Good to the core

The body’s core is literally the center of everything, and is comprised of the back, abdominal area, hip, and pelvic muscles. A strong core is essential to overall health, including the following benefits:

  • It supports the spine, in turn keeping you balanced and stable to walk, go to the bathroom, etc. Core exercises also improves the sense of your center of gravity, which leads to more stable movement.
  • As age advances, it is harder to heal from an injury than avoid one. That being said, and while accidents can and do arise, core and overall strength can lessen the risk of falls and other injuries.
  • A majority of older adults suffer from lower-back pain. Core exercises help stretch and strengthen the muscles that support the lower back, subsequently reducing such pain.
  • A weak core can make performing day-to-day tasks difficult, and even potentially dangerous. Maintaining core strength makes performing daily tasks much more manageable, ultimately keeping seniors independent for as long as possible.

Before starting any sort of exercise regimen to strengthen your core, it’s always important to consult with your primary care provider to lower the risk of injury. Following approval from a healthcare professional, these core strength exercises have shown to be highly beneficial:

Leg lifts. Start by lying flat on your back with legs flat and feet relaxed. Slowly lift one leg about five inches off the floor, all while contracting the abdominal muscles. Hold the position and count to three, lower the leg, and repeat with the other. Aim for 10 repetitions per leg. For a modified variation, sit in a chair, then slowly bring up both knees, return to the starting position, and complete three sets of 10 reps.

Seated twists. Sit on a sturdy chair, place feet firmly on the ground in front of you, place your arms across your chest, and lean back as far as you comfortably can. While engaging your core muscles, twist your torso to the left, return to the starting position, and twist to the right. Complete three sets of 15 repetitions each, or work to that number.

Side bends. Start in the standing position with your feet flat on the floor and chest facing straight ahead. Place one hand behind your head and the other stretched to the side. With the stretched arm, lean over as if you are reaching toward the floor. While contracting your oblique muscles, return to the starting position. Repeat five times on each side for a total of two to three sets, and feel free to sit down in a chair as needed.

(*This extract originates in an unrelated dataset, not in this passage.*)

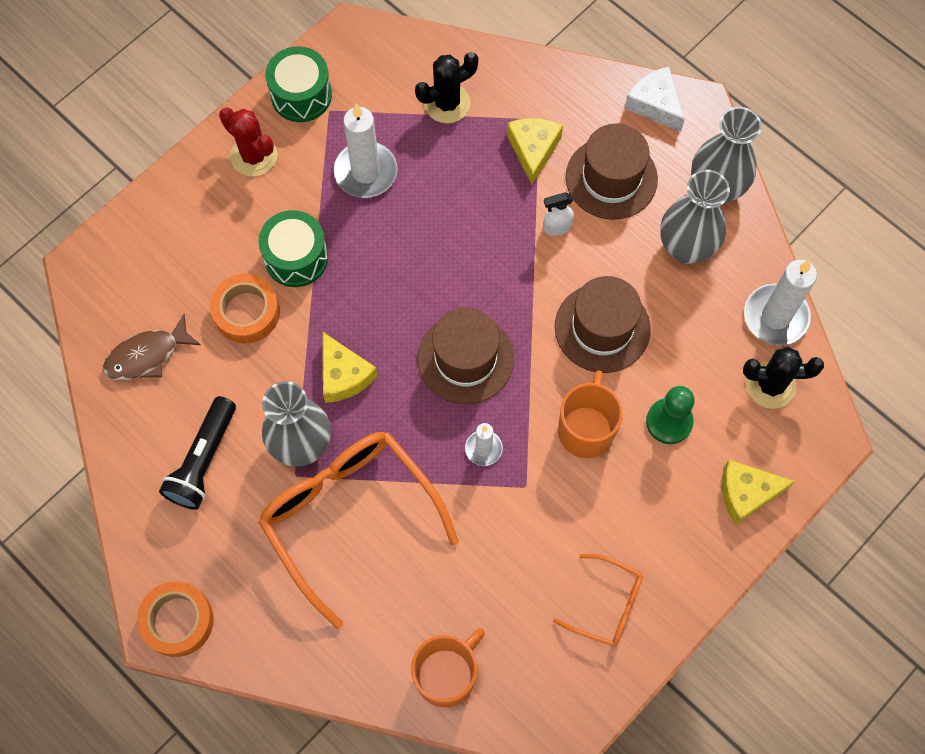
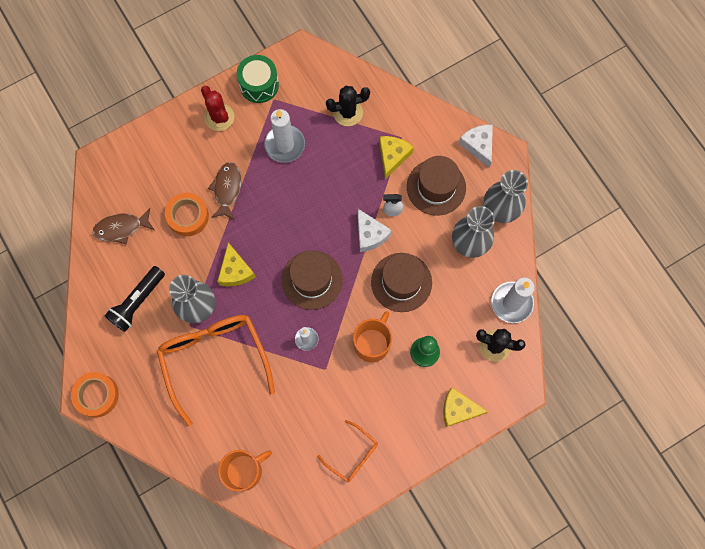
camera: 15 degrees right, 5 degrees up
(296, 257) = (227, 189): green drum -> brown fish
(534, 270) = (370, 234): none -> white cheese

Wood chops. Stand with feet wider than shoulder-width, then clasp hands in front of the body. Pull up your arms to one side of the body and diagonally “chop” and squat down toward the opposite side. Keep the core tight, along with the knees slightly bent. Repeat for 10 reps, then move to the next side for a total of two to three sets.

Yoga and Pilates. Yoga and Pilates promotes stability and flexibility, along with targeting and activating the core muscles. There are a number of low-impact movements for seniors who are looking for a gentler form of exercise. Along with attending classes, Pilates and yoga instructional videos can be viewed in the comfort of your own home. If the rep ranges and sets are too simple or difficult to complete, simply modify to a more comfortable, yet challenging number to ensure both effectiveness and safety.

Yoga, with its low-impact movements, promotes physical stability and flexibility.